DIRECTIVE: Return a copy of every line in the records that includes the word "have".

GIVEN RECORDS:
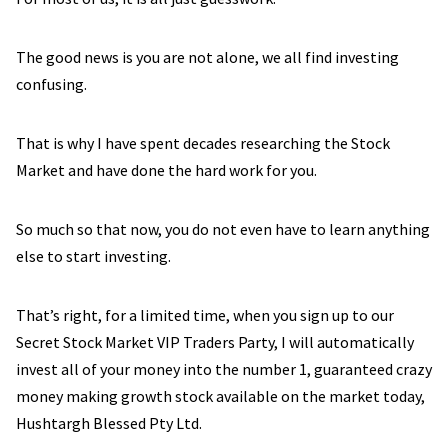
The good news is you are not alone, we all find investing
confusing.
That is why I have spent decades researching the Stock
Market and have done the hard work for you.
So much so that now, you do not even have to learn anything
else to start investing.
That’s right, for a limited time, when you sign up to our
Secret Stock Market VIP Traders Party, I will automatically
invest all of your money into the number 1, guaranteed crazy
money making growth stock available on the market today,
Hushtargh Blessed Pty Ltd.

WORKED SOLUTION:
That is why I have spent decades researching the Stock
Market and have done the hard work for you.
So much so that now, you do not even have to learn anything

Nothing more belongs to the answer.